We also found bilateral responses after allodynic brushing in the medial affective pain system, as has been recently reported. [6] It seems reasonable that the major afferent pathways of touching, regardless of pain project in the lateral somatosensory discriminative system on the contralateral side as has been found in a previous PET- study of Dr. Witting and Dr. Kupers in experimental allodynia. [7] This confirms recent fMRI studies of our group. [8]
Regarding Dr. Kupers second point, we did not observe ipsilateral S1 deactivation after allodynic brushing. We observed ipsilateral S1 deactivation only after pleasant and non-painful brushing the healthy limb. We observed no ipsilateral deactivation during painful allodynia brushing when anticipation of the pain should be more intense than during pleasant touch. We continue to assume that ipsilateral S1 deactivation could be related to tonic activation of this brain region in unilateral chronic pain. Possibly tonic pre- activation also underlies the inconstant activation of the contralateral brain region as discussed above.
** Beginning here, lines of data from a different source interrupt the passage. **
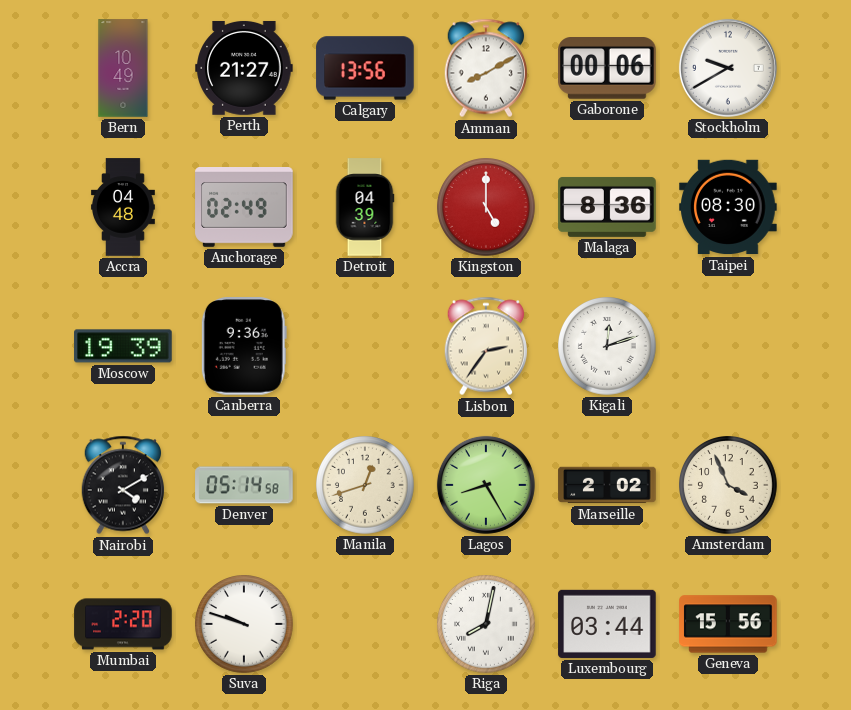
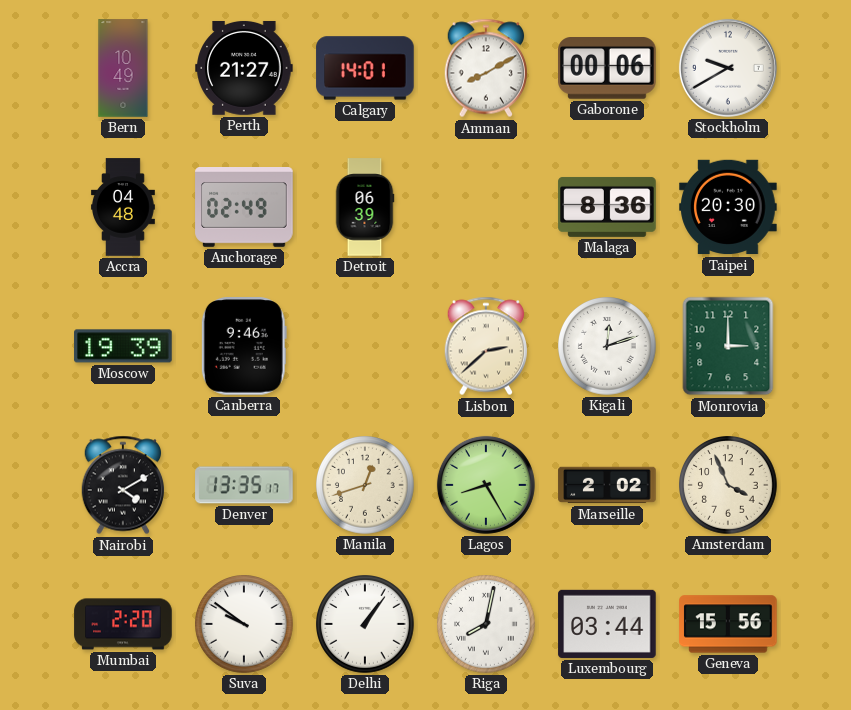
Calgary: 13:56 -> 14:01
Detroit: 04:39 -> 06:39
Kingston: 5:00 -> none
Taipei: 08:30 -> 20:30
Canberra: 9:36 -> 9:46
Lisbon: 2:36 -> 2:38
Monrovia: none -> 3:00
Denver: 05:14 -> 13:35
Suva: 9:48 -> 9:51
Delhi: none -> 1:06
The increase of regional cerebral blood flow during brain activation (underlying BOLD effect and PET activation) will not be endless; there must be some asymptotic approach to a ceiling. We do agree that during somatosensory stimulation other leading sensory systems like visual or vestibular systems might become deactivated. This was one result of our study (see figure (E) F2). The underlying mechanisms and significance of BOLD deactivations are controversial. It is unclear what deactivations of the BOLD signal really mean (e.g. neuronal deactivation and or shift of attention). Further studies are needed to investigate the causes of ipsilateral S1 deactivation.

6. Schweinhardt P, Glynn C, Brooks J, McQuay H, Jack T, Chessell I et al. An fMRI study of cerebral processing of brush-evoked allodynia in neuropathic pain patients. Neuroimage 2006.
7. Witting N, Kupers RC, Svensson P, Arendt-Nielsen L, Gjedde A, Jensen TS. Experimental brush-evoked allodynia activates posterior parietal cortex. Neurology 2001;57:1817-1824.
8. Maihofner C, Schmelz M, Forster C, Neundorfer B, Handwerker HO. Neural activation during experimental allodynia: a functional magnetic resonance imaging study. Eur J Neurosci 2004;19:3211-3218.
Disclosure: The authors report no conflicts of interest.